Start of Record set
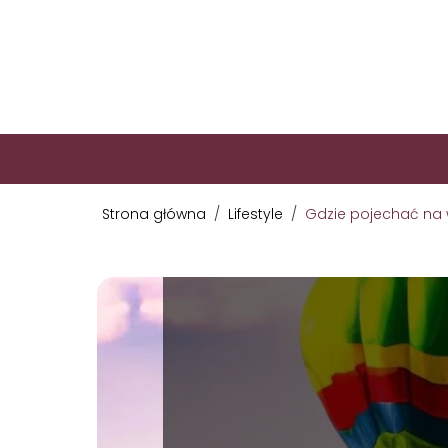
Strona główna
/
Lifestyle
/
Gdzie pojechać na 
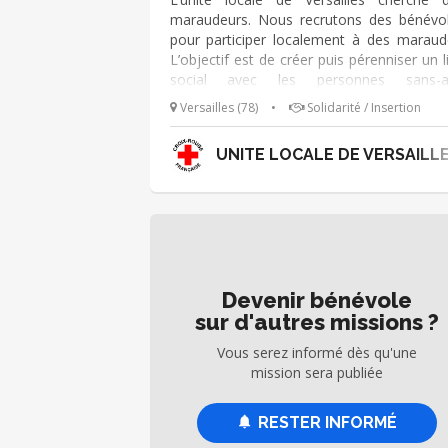
maraudeurs. Nous recrutons des bénévo
pour participer localement à des maraud
L’objectif est de créer puis pérenniser un l
social avec les personnes sans-ab
rencontrées, de les soutenir dans l
Versailles (78)
•
Solidarité / Insertion
processus de réintégration, et d’identifier 
éventuelles situations critiques. 
UNITE LOCALE DE VERSAILL
maraudes sont des moments humainem
riches, elles se font à 4 ou 5.
Devenir bénévole
sur d'autres missions ?
Vous serez informé dès qu'une
mission sera publiée
RESTER INFORMÉ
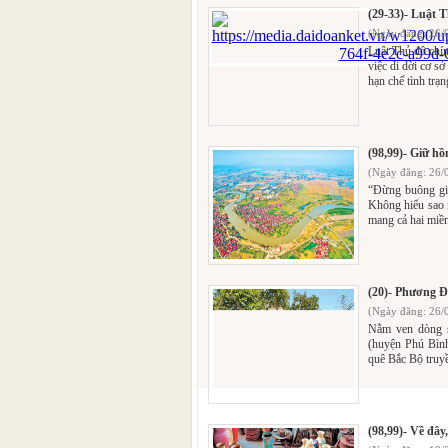
(29-33)- Luật 
(Ngày đăng: 26/
Luật Thủ đô chín
việc di dời cơ s
hạn chế tình trạ
(98,99)- Giữ hồ
(Ngày đăng: 26/
“Đừng buông gi
Không hiểu sao m
mang cả hai miền 
(20)- Phương Đ
(Ngày đăng: 26/
Nằm ven dòng 
(huyện Phú Bình
quê Bắc Bộ truyề
(98,99)- Về đâ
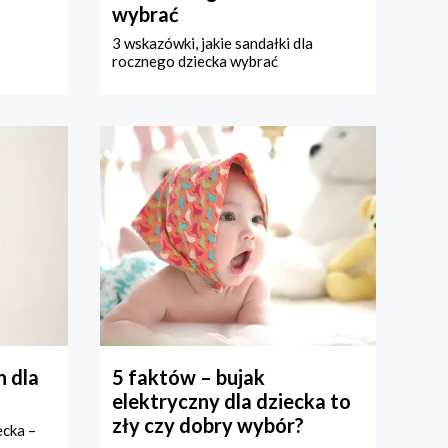
wybrać
3 wskazówki, jakie sandałki dla
rocznego dziecka wybrać
 dla
5 faktów – bujak
elektryczny dla dziecka to
zły czy dobry wybór?
ecka –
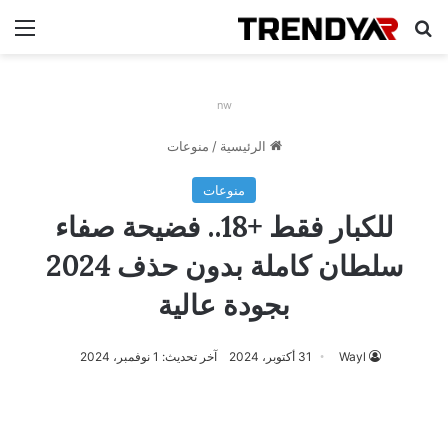
بحث عن
الق
nw
الرئيسية
/
منوعات
منوعات
للكبار فقط +18.. فضيحة صفاء
سلطان كاملة بدون حذف 2024
بجودة عالية
Wayl
31 أكتوبر، 2024
آخر تحديث: 1 نوفمبر، 2024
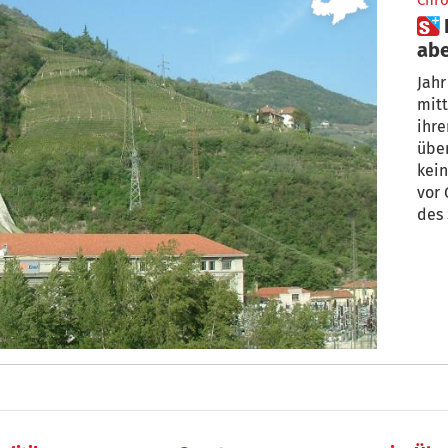
Chro
 Land will 50 Millionen Euro,
abe
nic
Jahr
mitt
ihre
über
kein
vor 
des 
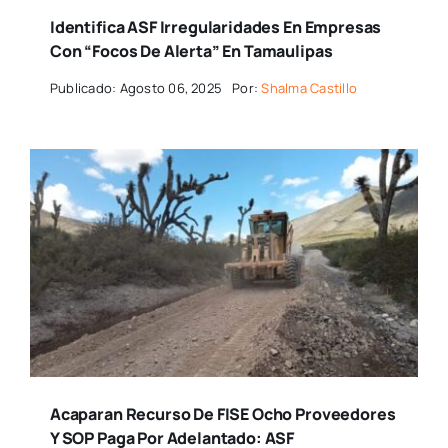
Identifica ASF Irregularidades En Empresas
Con “focos De Alerta” En Tamaulipas
Publicado: Agosto 06, 2025
Por:
Shalma Castillo
Acaparan Recurso De FISE Ocho Proveedores
Y SOP Paga Por Adelantado: ASF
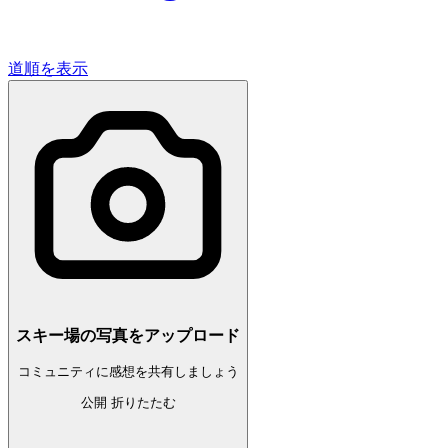
道順を表示
スキー場の写真をアップロード
コミュニティに感想を共有しましょう
公開
折りたたむ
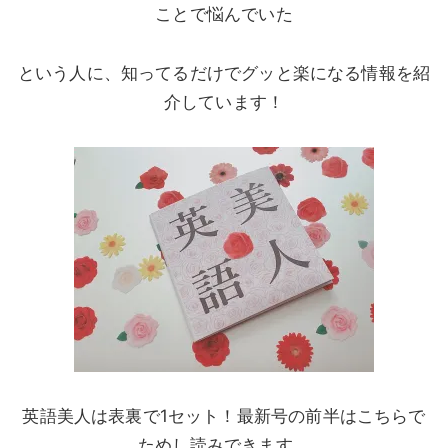
ことで悩んでいた
という人に、知ってるだけでグッと楽になる情報を紹
介しています！
英語美人は表裏で1セット！最新号の前半はこちらで
ためし読みできます。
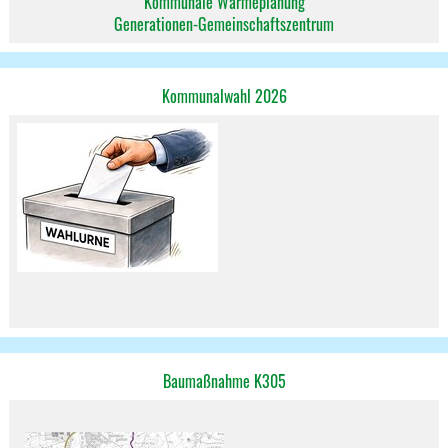
Kommunale Wärmeplanung
Generationen-Gemeinschaftszentrum
Kommunalwahl 2026
Baumaßnahme K305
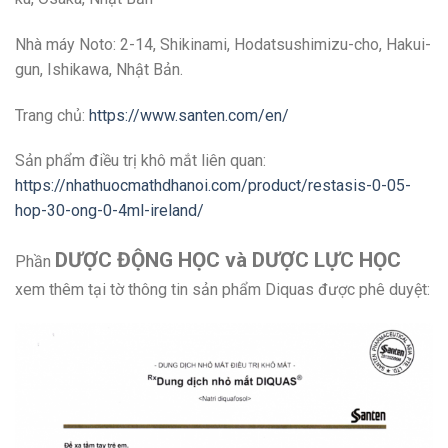
Nhà máy Noto: 2-14, Shikinami, Hodatsushimizu-cho, Hakui-
gun, Ishikawa, Nhật Bản.
Trang chủ:
https://www.santen.com/en/
Sản phẩm điều trị khô mắt liên quan:
https://nhathuocmathdhanoi.com/product/restasis-0-05-
hop-30-ong-0-4ml-ireland/
DƯỢC ĐỘNG HỌC và DƯỢC LỰC HỌC
Phần
xem thêm tại tờ thông tin sản phẩm Diquas được phê duyệt:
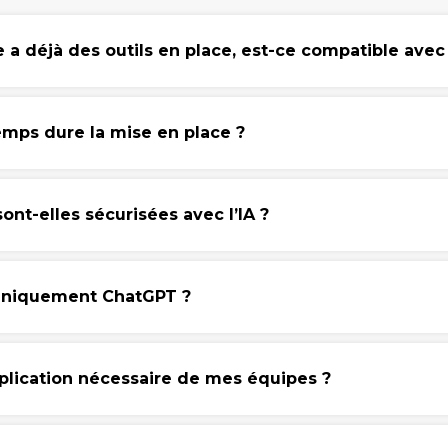
 a déjà des outils en place, est-ce compatible avec l
mps dure la mise en place ?
nt-elles sécurisées avec l’IA ?
 uniquement ChatGPT ?
mplication nécessaire de mes équipes ?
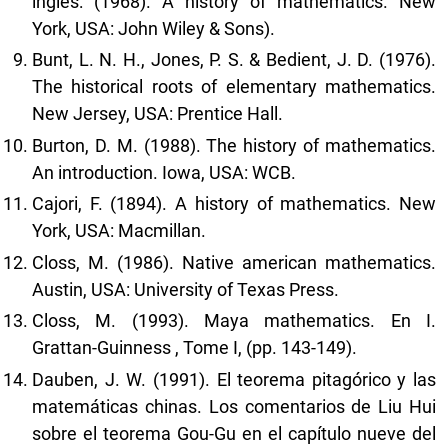
inglés: (1968). A history of mathematics. New
York, USA: John Wiley & Sons).
Bunt, L. N. H., Jones, P. S. & Bedient, J. D. (1976).
The historical roots of elementary mathematics.
New Jersey, USA: Prentice Hall.
Burton, D. M. (1988). The history of mathematics.
An introduction. Iowa, USA: WCB.
Cajori, F. (1894). A history of mathematics. New
York, USA: Macmillan.
Closs, M. (1986). Native american mathematics.
Austin, USA: University of Texas Press.
Closs, M. (1993). Maya mathematics. En I.
Grattan-Guinness , Tome I, (pp. 143-149).
Dauben, J. W. (1991). El teorema pitagórico y las
matemáticas chinas. Los comentarios de Liu Hui
sobre el teorema Gou-Gu en el capítulo nueve del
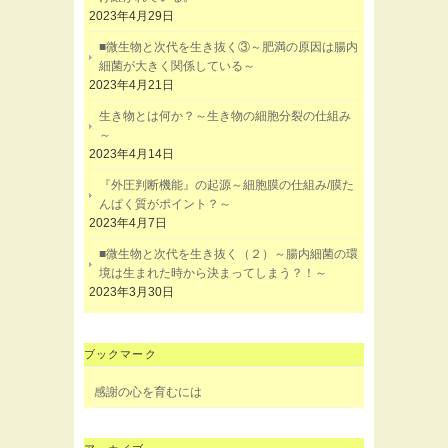
2023年4月29日
■微生物と次代を生き抜く③～肥満の原因は腸内
細菌が大きく関係している～
2023年4月21日
生き物とは何か？～生き物の細胞分裂の仕組み
～
2023年4月14日
『外圧判断機能』の起源～細胞膜の仕組み/膜た
んぱく質がポイント？～
2023年4月7日
■微生物と次代を生き抜く（２）～腸内細菌の環
境は生まれた時から決まってしまう？！～
2023年3月30日
ブックマーク
感謝の心を育むには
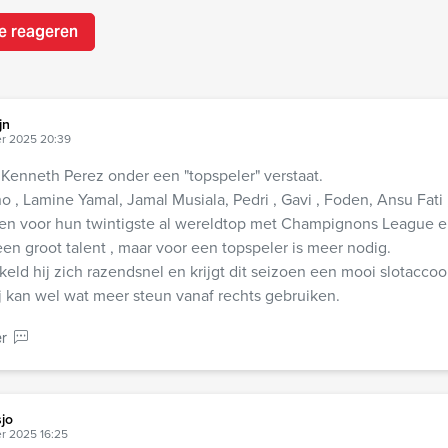
e reageren
jn
r 2025 20:39
 Kenneth Perez onder een "topspeler" verstaat.
o , Lamine Yamal, Jamal Musiala, Pedri , Gavi , Foden, Ansu Fat
en voor hun twintigste al wereldtop met Champignons League er
een groot talent , maar voor een topspeler is meer nodig.
keld hij zich razendsnel en krijgt dit seizoen een mooi slotaccoo
 kan wel wat meer steun vanaf rechts gebruiken.
r
jo
r 2025 16:25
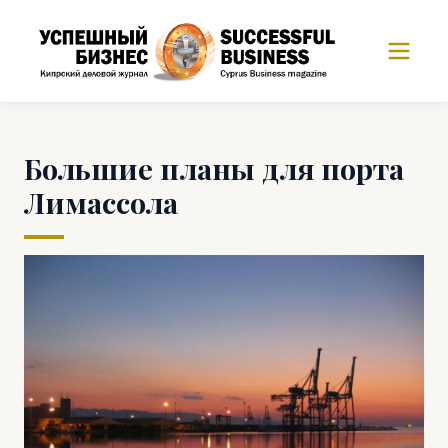
Большие планы для порта
Лимассола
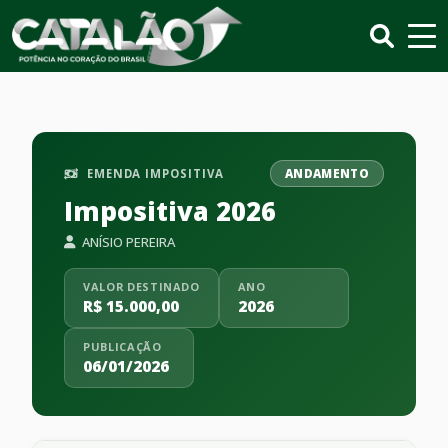
EMENDA IMPOSITIVA
ANDAMENTO
Impositiva 2026
ANÍSIO PEREIRA
VALOR DESTINADO
ANO
R$ 15.000,00
2026
PUBLICAÇÃO
06/01/2026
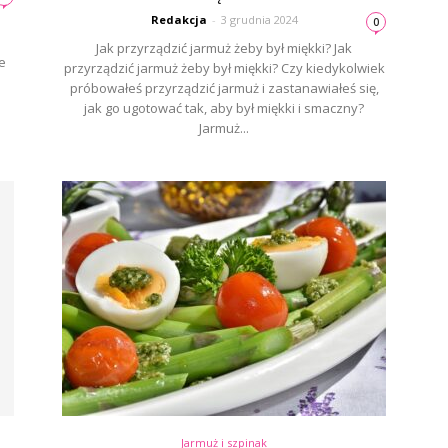
Redakcja
-
3 grudnia 2024
0
Jak przyrządzić jarmuż żeby był miękki? Jak
e
przyrządzić jarmuż żeby był miękki? Czy kiedykolwiek
próbowałeś przyrządzić jarmuż i zastanawiałeś się,
jak go ugotować tak, aby był miękki i smaczny?
Jarmuż...
Jarmuż i szpinak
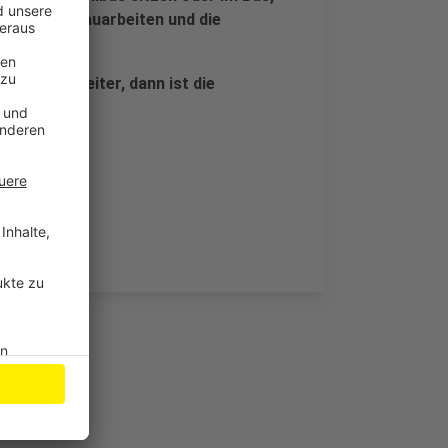
werden die Bauarbeiten und die
gt.
der Bahn weiter, dann ist die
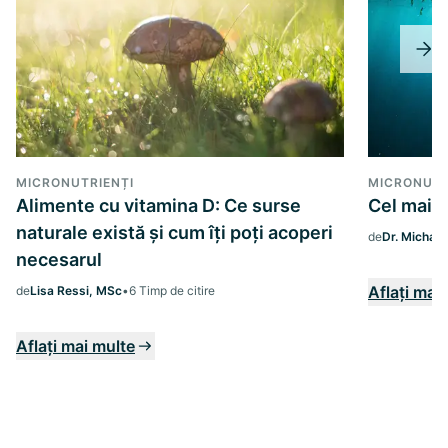
MICRONUTRIENȚI
MICRONUTR
Alimente cu vitamina D: Ce surse
Cel mai b
naturale există și cum îți poți acoperi
de
Dr. Michae
necesarul
Aflați mai
de
Lisa Ressi, MSc
•
6 Timp de citire
Aflați mai multe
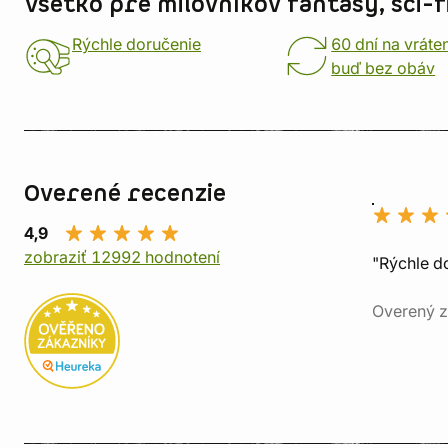
Všetko pre milovníkov fantasy, sci-fi
Rýchle doručenie
60 dní na vráte
buď bez obáv
Overené recenzie
4,9
zobraziť 12992 hodnotení
"Rýchle d
Overený z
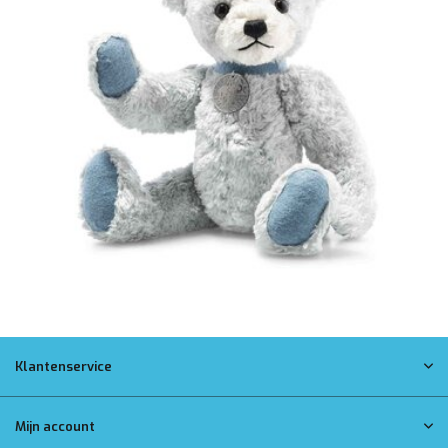
Klantenservice
Mijn account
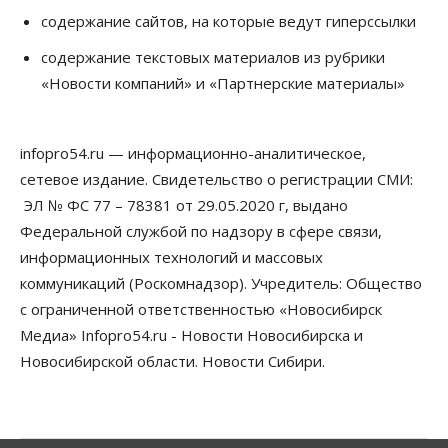
содержание сайтов, на которые ведут гиперссылки
Сибирские аграрии увеличивают посевы горчицы
содержание текстовых материалов из рубрики
07 Августа 2026, 14:00
«Новости компаний» и «Партнерские материалы»
Власть
В Новосибирске многодетным семьям вручили
сертификаты на покупку автомобилей
infopro54.ru — информационно-аналитическое,
07 Августа 2026, 13:55
сетевое издание. Свидетельство о регистрации СМИ:
ЭЛ № ФС 77 – 78381 от 29.05.2020 г, выдано
Авто
Общество
Треть автовладельцев в Новосибирской области
Федеральной службой по надзору в сфере связи,
«поставили машины на прикол»
информационных технологий и массовых
07 Августа 2026, 13:00
коммуникаций (Роскомнадзор). Учредитель: Общество
Власть
с ограниченной ответственностью «Новосибирск
Школы, библиотеки, пешеходные тротуары:
Медиа» Infopro54.ru - Новости Новосибирска и
депутаты Госдумы контролируют работы на
социальных объектах
Новосибирской области. Новости Сибири.
07 Августа 2026, 12:35
Общество
Синоптики рассказали о погоде в Новосибирске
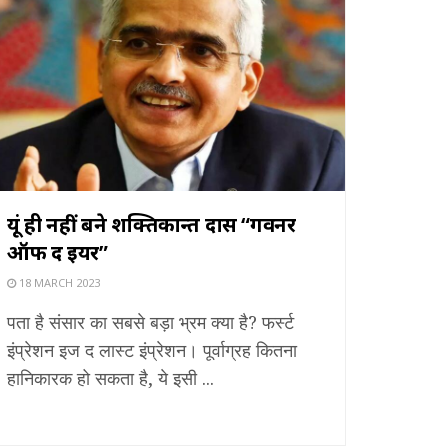
यूं ही नहीं बने शक्तिकान्त दास “गवर्नर
ऑफ द ईयर”
18 MARCH 2023
पता है संसार का सबसे बड़ा भ्रम क्या है? फर्स्ट
इंप्रेशन इज द लास्ट इंप्रेशन। पूर्वाग्रह कितना
हानिकारक हो सकता है, ये इसी ...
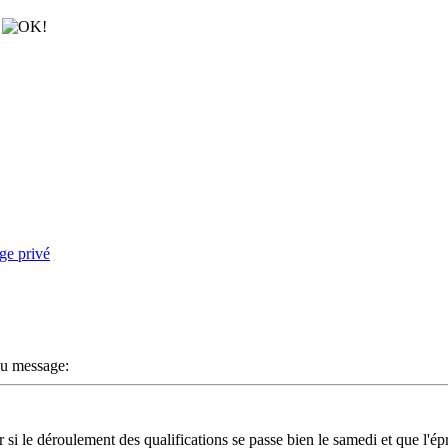
d
u message:
r si le déroulement des qualifications se passe bien le samedi et que l'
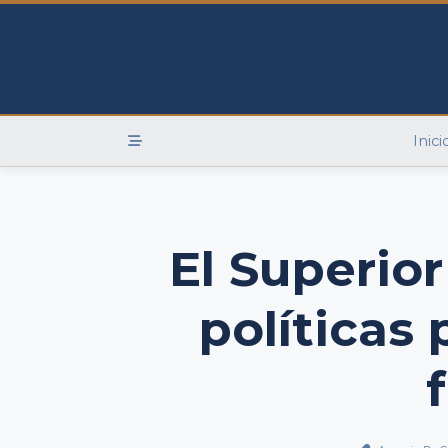
Skip
to
content
Inici
El Superior
políticas 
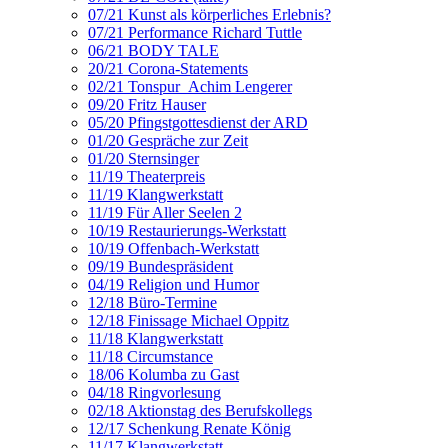
07/21 Kunst als körperliches Erlebnis?
07/21 Performance Richard Tuttle
06/21 BODY TALE
20/21 Corona-Statements
02/21 Tonspur_Achim Lengerer
09/20 Fritz Hauser
05/20 Pfingstgottesdienst der ARD
01/20 Gespräche zur Zeit
01/20 Sternsinger
11/19 Theaterpreis
11/19 Klangwerkstatt
11/19 Für Aller Seelen 2
10/19 Restaurierungs-Werkstatt
10/19 Offenbach-Werkstatt
09/19 Bundespräsident
04/19 Religion und Humor
12/18 Büro-Termine
12/18 Finissage Michael Oppitz
11/18 Klangwerkstatt
11/18 Circumstance
18/06 Kolumba zu Gast
04/18 Ringvorlesung
02/18 Aktionstag des Berufskollegs
12/17 Schenkung Renate König
11/17 Klangwerkstatt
End of Record set
> _Your objective_
Please set down exactly the lines from the first line of the data above through the line with "スキー場の写真をアップロード", both included, leaving out the pictures.

> _Response area_
Strona główna
/
Lifestyle
/
Gdzie pojechać na 
maraudeurs. Nous recrutons des bénévo
pour participer localement à des maraud
L’objectif est de créer puis pérenniser un l
social avec les personnes sans-ab
rencontrées, de les soutenir dans l
Versailles (78)
•
Solidarité / Insertion
processus de réintégration, et d’identifier 
éventuelles situations critiques. 
UNITE LOCALE DE VERSAILL
maraudes sont des moments humainem
riches, elles se font à 4 ou 5.
Devenir bénévole
sur d'autres missions ?
Vous serez informé dès qu'une
mission sera publiée
RESTER INFORMÉ
(29-33)- Luật 
(Ngày đăng: 26/
Luật Thủ đô chín
việc di dời cơ s
hạn chế tình trạ
(98,99)- Giữ hồ
(Ngày đăng: 26/
“Đừng buông gi
Không hiểu sao m
mang cả hai miền 
(20)- Phương Đ
(Ngày đăng: 26/
Nằm ven dòng 
(huyện Phú Bình
quê Bắc Bộ truyề
(98,99)- Về đâ
wybrać
3 wskazówki, jakie sandałki dla
rocznego dziecka wybrać
 dla
5 faktów – bujak
elektryczny dla dziecka to
zły czy dobry wybór?
ecka –
بحث عن
الق
nw
الرئيسية
/
منوعات
منوعات
للكبار فقط +18.. فضيحة صفاء
سلطان كاملة بدون حذف 2024
بجودة عالية
Wayl
31 أكتوبر، 2024
آخر تحديث: 1 نوفمبر، 2024
Chro
 Land will 50 Millionen Euro,
abe
nic
Jahr
mitt
ihre
über
kein
vor 
des 
Identifica ASF Irregularidades En Empresas
Con “focos De Alerta” En Tamaulipas
Publicado: Agosto 06, 2025
Por:
Shalma Castillo
Acaparan Recurso De FISE Ocho Proveedores
Y SOP Paga Por Adelantado: ASF
道順を表示
スキー場の写真をアップロード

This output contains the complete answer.